— start TEXT SECTION —

27 October 2008

CLEARER PICTURE ON M'SIA's ECONOMIC FUTURE AFTER NOV 4 - malaysiakini

KUALA LUMPUR, Oct 27 — November 4 could be a make or break day for many Malaysians. On that day, Finance Minister Datuk Seri Najib Razak will reply to questions raised during the Budget debate and is likely to lay out a buffet of new measures to cushion the effects of the world economic slowdown.

He is likely to redraw all the assumptions that went into preparing the Budget which was presented by Prime Minister Datuk Seri Abdullah Ahmad Badawi in September.

The Malaysian Insider understands that Najib could also downgrade economic growth forecast for next year from 5 per cent to 3 per cent. He has little choice. The recent freefall of palm oil prices and the sharp drop in crude oil prices will dent the government's revenue in 2009 and 2010 and impact on its ability to fund projects over the next few years.

Also, with the United States economy in a recession and other markets for Malaysian exports slowing considerably, it is only natural that the manufacturing sector here will be affected.

If the government gets it right with its slew of measures on Nov 4, Malaysians will experience an economic slowdown for the next two years but will avoid a gut-wrenching recession.

Sources told The Malaysian Insider that to keep up domestic economy and consumption the government is likely to spend on several major infrastructure projects. But to do that, it must be prepared to allow the Budget deficit to grow even wider.

Government economists and Finance Ministry officials have been looking at the past economic slowdowns and examining strategies that worked then in 1986 and 1997. Clearly, there is consensus that the credit crises in the United States and its contagion effect across the world are more serious and unpredictable than the slump in commodity prices in the 1980s and the Asian Financial Crisis.

Today's global financial crisis is unlike any other in more than three decades. The turmoil has been exported from the US, and then western Europe, to emerging markets. Securitisation and the proliferation and global distribution of complex and opaque financial instruments mean that economies have become more interdependent.

— end TEXT SECTION —
— start DATASET CONTENT —

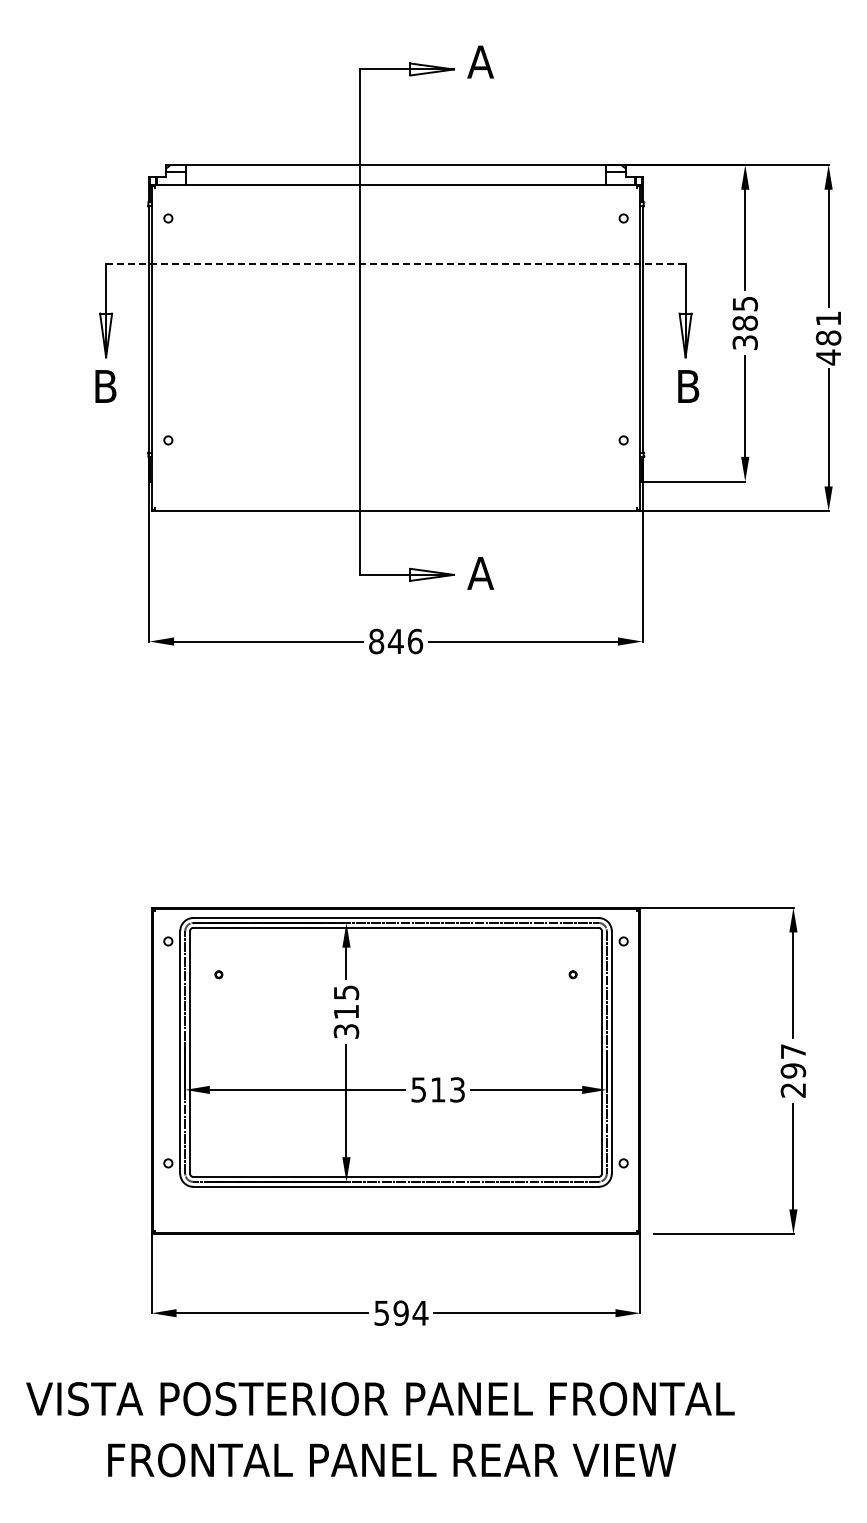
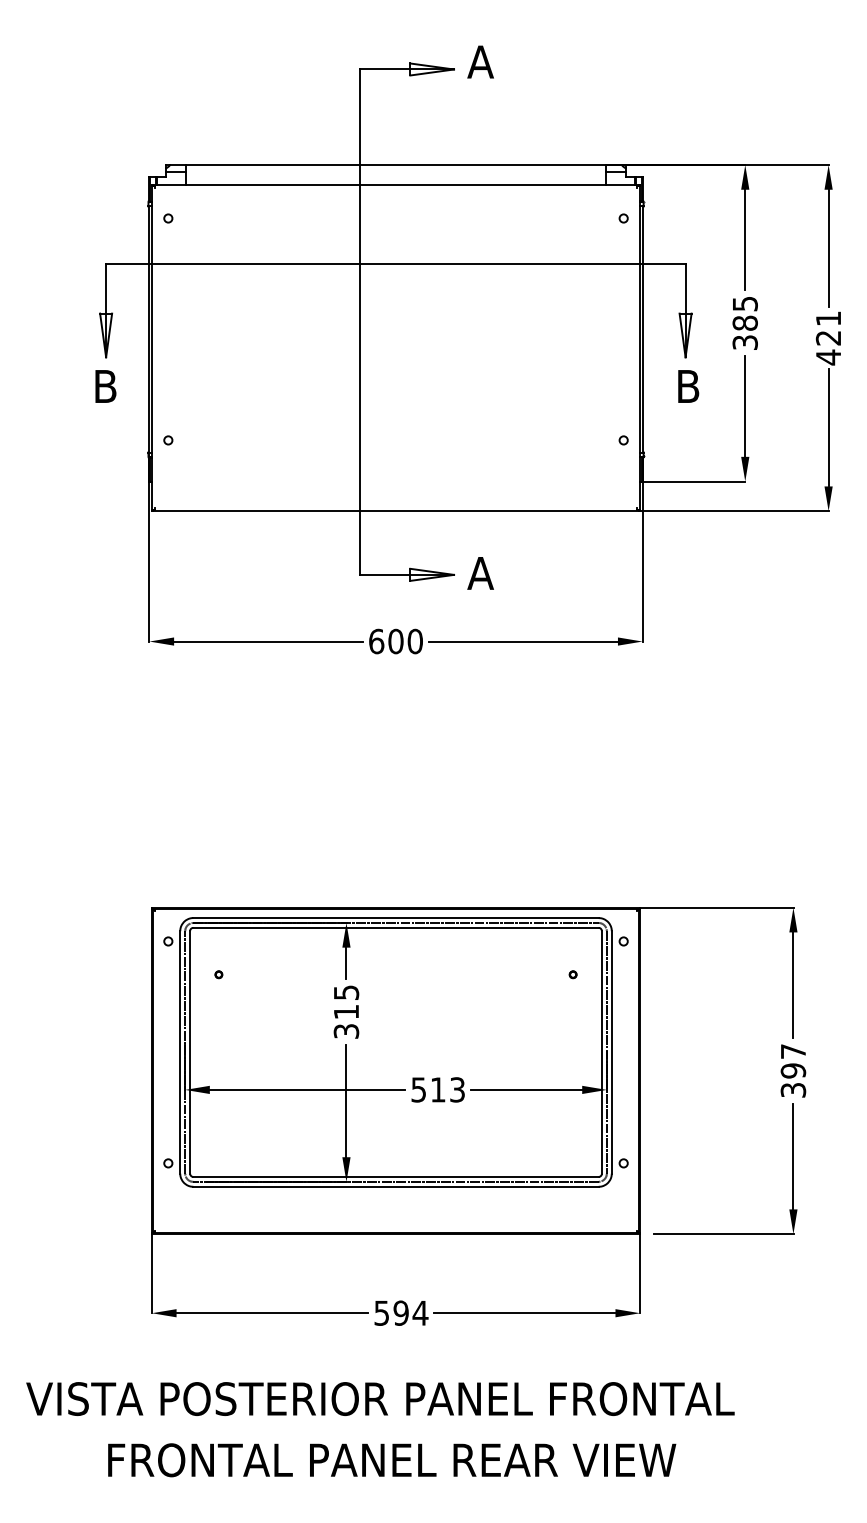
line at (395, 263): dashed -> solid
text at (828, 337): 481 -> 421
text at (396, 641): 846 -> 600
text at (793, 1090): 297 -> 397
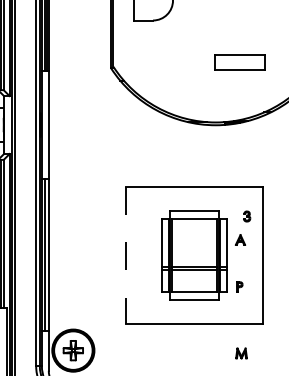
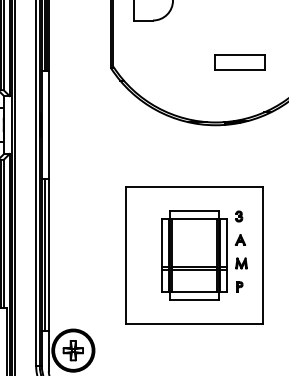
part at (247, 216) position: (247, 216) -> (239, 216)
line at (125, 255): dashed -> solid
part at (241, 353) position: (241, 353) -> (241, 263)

— end DATASET CONTENT —

*TASKS TO COMPLETE*
a) Answer these from the article on Malaysia's economic outlook:
(i) Who presented the Budget in September?
(ii) Najib could cut next year's growth forecast from what figure to what figure?
(iii) Officials examined strategies that worked in which two years?
b) Translate this sentence from the article on Malaysia's economic outlook into Spanish: "Today's global financial crisis is unlike any other in more than three decades."

*IN RESPONSE*
a)
(i) Prime Minister Datuk Seri Abdullah Ahmad Badawi
(ii) From 5 per cent to 3 per cent
(iii) 1986 and 1997

b) La crisis financiera mundial de hoy no se parece a ninguna otra en más de tres décadas.